Une baie d’essai de Tremlett fait partie du don, ainsi que quatre vitraux de Benoit : un Diptyque d’après la gravure Bizzarie di Varie Figure, 1524, de Giovanni Batista Bracelli, entre 1975 et 1980, deux paravents, New York, Bleu (1990) et Pandora (1982). Il présenta ce dernier vitrail pour la première fois à la 3ème exposition du Centre International du Vitrail à Chartres en 1983 qui présentait outre des réalisations contemporaines anglaises, de jeunes créateurs français dont faisait partie à l’époque Benoit Marq.
Le don comprend également deux œuvres du fils de Jacques Simon, Luc Simon. Après des études à l’École des Beaux-arts de Paris, il voyage beaucoup en Tunisie et à travers l’Afrique, sur les traces d’Arthur Rimbaud, autre champardennais célèbre. En 1950, il reçoit le prix de la Casa Vélasquez à Madrid. Dans ses vitraux, ou dans sa peinture, Luc Simon s’interroge sur les origines du monde, empruntant les apparences du rêve et de la vision fantastique. Dans sa toile, La Cathédrale engloutie, il représente une scène fantasmagorique de la cathédrale Notre-Dame de Reims sur un bateau, en flamme, engloutie par des vagues stylisées. Cette même vision se retrouve dans son vitrail Un Homme et sa merveille datant de 1969.

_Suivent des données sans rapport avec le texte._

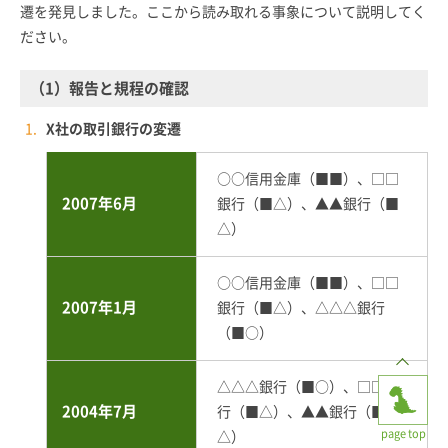
遷を発見しました。ここから読み取れる事象について説明してく
ださい。
（1）報告と規程の確認
X社の取引銀行の変遷
○○信用金庫（■■）、□□
2007年6月
銀行（■△）、▲▲銀行（■
△）
○○信用金庫（■■）、□□
2007年1月
銀行（■△）、△△△銀行
（■○）
△△△銀行（■○）、□□銀
2004年7月
行（■△）、▲▲銀行（■
page top
△）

Le musée des Beaux-Arts de Reims restructuré, rénové et réaménagé qui doit ouvrir au début de l’année, a prévu de consacrer une partie de son parcours non seulement aux vitraux de la période Art déco, mais aussi au vitrail après 1945 où l’histoire et les œuvres de l’atelier Simon-Marq auront toute leur place. Les vitraux provenant de ce don y seront naturellement présentés.
Catherine Delot, conservateur en chef du Patrimoine, directrice honoraire du musée des Beaux-Arts de Reims.